Der kleine Rabe Gustav wird zur kindnahen Suchfigur, deren Reise durch Stadt, Arztpraxen, Buchhandlung, Kirche und Alltagsszenen die Frage nach der Liebe behutsam konkretisiert.
Besonders gelungen ist, wie das Buch abstrakte Begriffe in anschauliche Begegnungen verwandelt: Trost, Fürsorge, Geduld und Freundschaft erscheinen nicht als Lehre, sondern als gelebte Gesten.
Die Sprache bleibt klar, warm und rhythmisch, deutlich auf Vorlesbarkeit hin komponiert.
Literarisch setzt der Text stärker auf liebevolle Wiederholung und pädagogische Transparenz als auf Ambivalenz oder formale Raffinesse.

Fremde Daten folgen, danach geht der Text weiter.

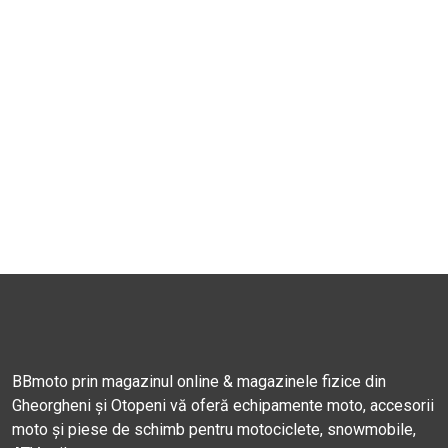
BBmoto prin magazinul online & magazinele fizice din
Gheorgheni și Otopeni vă oferă echipamente moto, accesorii
moto și piese de schimb pentru motociclete, snowmobile,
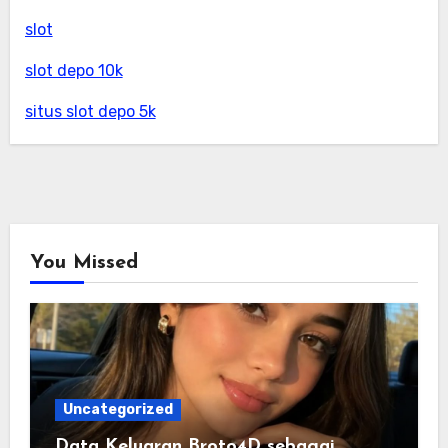
slot
slot depo 10k
situs slot depo 5k
You Missed
Uncategorized
Data Keluaran Broto4D sebagai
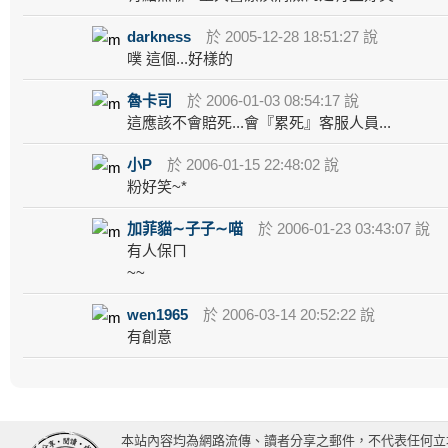
darkness
於 2005-12-28 18:51:27 說
噗 這個...好樣的
魯卡司
於 2006-01-03 08:54:17 說
這應該不會賠死...會『累死』客服人員...
小P
於 2006-01-15 22:48:02 說
粉好笑~*
加菲貓∼子子∼喵
於 2006-01-23 03:43:07 說
有人保ㄇ
~~
wen1965
於 2006-03-14 20:52:22 說
有創意
本站內容均為網路流傳、讀者分享之郵件，不代表任何立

Gerade darin liegt seine Stärke als Kinderbuch: Gustav sucht die Liebe will nicht irritieren, sondern Orientierung schenken.
Die Illustrationen unterstützen dies mit einer zarten, freundlich erzählenden Bildwelt, die dem Buch zusätzliche Wärme verleiht.
So entsteht ein stilles, zugewandtes Buch über die Entdeckung, dass Liebe weniger gefunden als im Handeln erfahrbar wird.